Behind glass

 

This is another in the Quadrant Book Store series–this is a window on the alley side of the building.  Of course it could be any window anywhere in any old house.

 When I was a kid growing up in upstate N.Y. in the ‘50s—there was an old lady on my block who lived alone and was pretty weird. Us kids (elementary school age) called her “Myrtle the Turtle,” mostly I guess because we thought the phrase was clever and demeaning but, on reflection, it really was appropriate to her circumstances—living alone in her shell—just poking her head out occasionally, briefly—to look around and if anybody got close—snap at them (I guess she was a snapping turtle.).

 Every window in Myrtle’s house looked like this one—dirty, old—junk sitting in them that never changed year to year. The significance and history of these items was a complete enigma. It was sort of like they were an exhibit on permanent display in a museum that never opened to outsiders.

 I can’t remember what became of Myrtle. I do remember one day she just wasn’t living there any more. The drive was empty for a few weeks then one day a new car was there. The yard got mowed, windows cleaned and the junk was gone—as was Myrtle.

 The real utility of this memory for me personally (and for anyone remembering trivial stuff from the distant past) is the personal mythology value—that mélange of life detritus and framework of substance—that makes up our inner world and self-image.

We all remember the big stuff—like dad being in an accident, the family going on a long, exciting trip, graduation from school or college. But we carry also a lot of old, apparently useless junk—bits and pieces of awareness and experience—little memories that seem to have no real point or purpose.

They sit there on display in our dusty little inner museums, decade after decade—the exhibits may or may not be open to outsiders. Intimate, silly mental and emotional shards of having participated in the human condition that ultimately contribute deeply to who we are. 99 percent of life is pedestrian and uninteresting stuff—routine, random, not very significant, moments, events and activities.  Collectively and individually—all that human stuff rattles around in there until “there,” is gone and one day the drive is empty.

So what?

 If you have not already you may want to give some thought to opening the doors and sharing some of that stuff. A lot of that “junk” in your collection—is beautiful or interesting—and fun to share. An example would be me telling you about Myrtle.

But I personally believe the greatest value can be (note I said “can,”) the insight into yourself gained if you pull up and pull out enough of those little remembrances. If you talk about or write about a sufficient number of those little memories you will notice patterns, recurring ideas, images, problems that can be strung together into an outline of who you think you are—(“hey—who do you think you are man?” )
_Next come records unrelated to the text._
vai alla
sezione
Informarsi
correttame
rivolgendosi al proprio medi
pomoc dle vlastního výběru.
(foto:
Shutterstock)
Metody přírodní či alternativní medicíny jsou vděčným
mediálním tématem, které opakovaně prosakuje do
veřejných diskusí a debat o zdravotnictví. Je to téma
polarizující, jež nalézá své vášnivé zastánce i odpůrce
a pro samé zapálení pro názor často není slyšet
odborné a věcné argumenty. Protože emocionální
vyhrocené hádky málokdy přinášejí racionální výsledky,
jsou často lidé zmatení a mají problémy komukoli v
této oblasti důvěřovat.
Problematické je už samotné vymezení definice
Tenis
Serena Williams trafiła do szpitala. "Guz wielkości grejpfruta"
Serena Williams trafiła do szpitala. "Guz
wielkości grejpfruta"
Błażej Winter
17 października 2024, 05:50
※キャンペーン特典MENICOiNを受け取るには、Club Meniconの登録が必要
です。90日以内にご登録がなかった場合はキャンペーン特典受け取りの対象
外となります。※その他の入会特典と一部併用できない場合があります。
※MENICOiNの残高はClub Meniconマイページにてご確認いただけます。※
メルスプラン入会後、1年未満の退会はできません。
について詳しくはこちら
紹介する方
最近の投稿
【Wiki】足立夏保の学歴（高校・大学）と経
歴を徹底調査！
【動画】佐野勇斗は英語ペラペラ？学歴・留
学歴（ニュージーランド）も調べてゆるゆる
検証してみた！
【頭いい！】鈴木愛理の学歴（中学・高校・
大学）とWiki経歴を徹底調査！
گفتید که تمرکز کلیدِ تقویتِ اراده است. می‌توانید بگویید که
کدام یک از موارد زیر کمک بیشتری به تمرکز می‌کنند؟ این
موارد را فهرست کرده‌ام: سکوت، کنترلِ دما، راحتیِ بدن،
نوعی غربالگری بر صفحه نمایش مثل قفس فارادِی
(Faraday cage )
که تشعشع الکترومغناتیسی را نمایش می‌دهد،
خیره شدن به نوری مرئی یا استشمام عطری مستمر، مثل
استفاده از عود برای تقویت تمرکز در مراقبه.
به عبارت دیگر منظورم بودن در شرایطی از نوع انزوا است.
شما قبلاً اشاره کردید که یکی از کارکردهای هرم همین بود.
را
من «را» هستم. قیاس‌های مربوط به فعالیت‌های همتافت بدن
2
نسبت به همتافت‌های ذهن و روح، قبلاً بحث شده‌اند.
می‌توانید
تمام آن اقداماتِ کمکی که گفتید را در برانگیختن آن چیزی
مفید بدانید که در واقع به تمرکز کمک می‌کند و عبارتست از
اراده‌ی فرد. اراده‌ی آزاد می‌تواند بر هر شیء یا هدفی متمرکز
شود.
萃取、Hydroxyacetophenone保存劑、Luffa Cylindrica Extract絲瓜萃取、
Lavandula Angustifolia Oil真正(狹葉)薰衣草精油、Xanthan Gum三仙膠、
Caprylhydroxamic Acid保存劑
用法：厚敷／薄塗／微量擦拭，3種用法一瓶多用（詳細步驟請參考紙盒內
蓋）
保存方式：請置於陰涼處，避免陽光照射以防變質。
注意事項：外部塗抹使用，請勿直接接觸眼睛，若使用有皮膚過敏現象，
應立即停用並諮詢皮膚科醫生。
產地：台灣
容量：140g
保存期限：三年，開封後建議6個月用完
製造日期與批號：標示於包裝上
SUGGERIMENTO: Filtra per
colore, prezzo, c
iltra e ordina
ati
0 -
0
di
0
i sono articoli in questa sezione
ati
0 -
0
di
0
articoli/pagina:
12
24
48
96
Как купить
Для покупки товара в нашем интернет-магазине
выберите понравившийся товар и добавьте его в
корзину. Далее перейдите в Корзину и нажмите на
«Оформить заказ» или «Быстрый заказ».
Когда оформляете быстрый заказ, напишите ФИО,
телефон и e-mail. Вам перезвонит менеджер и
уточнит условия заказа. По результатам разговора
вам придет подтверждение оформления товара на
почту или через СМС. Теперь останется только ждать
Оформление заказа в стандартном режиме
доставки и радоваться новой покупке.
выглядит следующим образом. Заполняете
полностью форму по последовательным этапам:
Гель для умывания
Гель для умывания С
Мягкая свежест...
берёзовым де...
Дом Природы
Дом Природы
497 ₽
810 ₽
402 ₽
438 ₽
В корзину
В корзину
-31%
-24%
The more you know about who you think you are the better you can (there’s that disclaimer again) avoid or deal with certain issues and cultivate some appreciation for the beautiful, unique person you are. In recent years I’ve noticed a pattern of remembrances in my own life that involve observing and interpreting those observations into a fabric of human condition understanding largely melancholy if not tragic in nature. Look at your own bits and pieces of time spent in the world–what do you see–who are you?

 Of course you must be willing to share stuff and look honestly at your life—in other words stick your head out and really look around—and (unlike Myrtle) keep it out.

 Most importantly though—no snapping allowed.